Gold rate prediction: Gold price, silver rate prediction: Volatile situation expected after Presidents day holiday? Details here

Precious metal prices are expected to witness further consolidation next week and volatility is expected to continue as investors monitor key US economic data including inflation figures, GDP readings and policy signals from the Federal Reserve, analysts said. They added that investors will closely monitor US employment data, as well as Federal Open Market Committee (FOMC) meeting minutes and speeches by Fed officials, for clues about the timing and pace of potential interest rate cuts.
JM Financial Services Ltd. Pranav Mer, Vice President of Commodity and Currency Research, EBG, said gold and silver prices may continue to see more consolidative movements, but volatility will prevail with the focus on upcoming data on US GDP and Personal Consumption Expenditure (PCE) inflation numbers and Federal Reserve official comments.
“However, the safe-haven appeal of the yellow metal remains intact due to geopolitical tensions and strong buying ahead of the Lunar New Year. There is a tug of war between bears and bulls this week and volatility will continue in the coming week,” Mallya added.
“Gold prices fluctuated between gains and losses for most of the session but managed to close the week positive and above USD 5,000 per ounce in the overseas market.
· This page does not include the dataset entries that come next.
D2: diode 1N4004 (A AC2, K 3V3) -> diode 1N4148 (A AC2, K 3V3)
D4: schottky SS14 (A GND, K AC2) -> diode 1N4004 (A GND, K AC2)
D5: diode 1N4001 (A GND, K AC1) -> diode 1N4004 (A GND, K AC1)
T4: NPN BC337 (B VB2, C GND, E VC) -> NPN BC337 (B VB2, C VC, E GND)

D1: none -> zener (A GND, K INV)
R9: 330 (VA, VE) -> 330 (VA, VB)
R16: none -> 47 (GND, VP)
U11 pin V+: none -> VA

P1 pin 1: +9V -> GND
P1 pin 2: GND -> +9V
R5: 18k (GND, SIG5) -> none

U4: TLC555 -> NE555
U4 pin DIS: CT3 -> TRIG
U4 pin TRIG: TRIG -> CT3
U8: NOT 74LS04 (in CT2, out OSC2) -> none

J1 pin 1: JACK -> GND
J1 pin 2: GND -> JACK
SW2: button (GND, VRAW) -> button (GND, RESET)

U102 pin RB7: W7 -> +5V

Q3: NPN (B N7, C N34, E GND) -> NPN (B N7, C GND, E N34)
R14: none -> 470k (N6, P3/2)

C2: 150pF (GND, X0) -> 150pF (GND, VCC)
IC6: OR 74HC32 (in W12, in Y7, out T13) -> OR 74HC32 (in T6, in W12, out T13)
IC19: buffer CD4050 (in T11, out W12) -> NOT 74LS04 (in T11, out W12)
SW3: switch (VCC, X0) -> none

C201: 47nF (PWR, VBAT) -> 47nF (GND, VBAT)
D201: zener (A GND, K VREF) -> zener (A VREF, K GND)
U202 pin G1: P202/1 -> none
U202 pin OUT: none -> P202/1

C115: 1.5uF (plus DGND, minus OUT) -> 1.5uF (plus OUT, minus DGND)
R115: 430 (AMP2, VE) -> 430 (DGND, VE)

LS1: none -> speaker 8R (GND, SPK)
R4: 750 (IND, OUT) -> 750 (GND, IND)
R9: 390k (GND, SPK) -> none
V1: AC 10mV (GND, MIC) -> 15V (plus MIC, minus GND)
Due to lack of clarity among traders, bullions are going through a consolidation phase where they remain divided on the direction of the price and are looking for new fundamental triggers,” said Pranav Mer.
Analysts said central bank purchases, safe-haven flows and a weakening dollar index were supporting bullion prices amid sharp selloffs in technology and artificial intelligence stocks in global markets.
Pranav Mer stated that silver prices also saw significant fluctuations throughout the week, with two-way price movements and periodic profit taking at higher levels.
“The white metal remained under pressure due to corrections and profit taking in industrial metals after failing to break key technical resistance. It also faced pressure from the technology-led global equity sell-off, which dampened risk appetite across asset classes,” he added.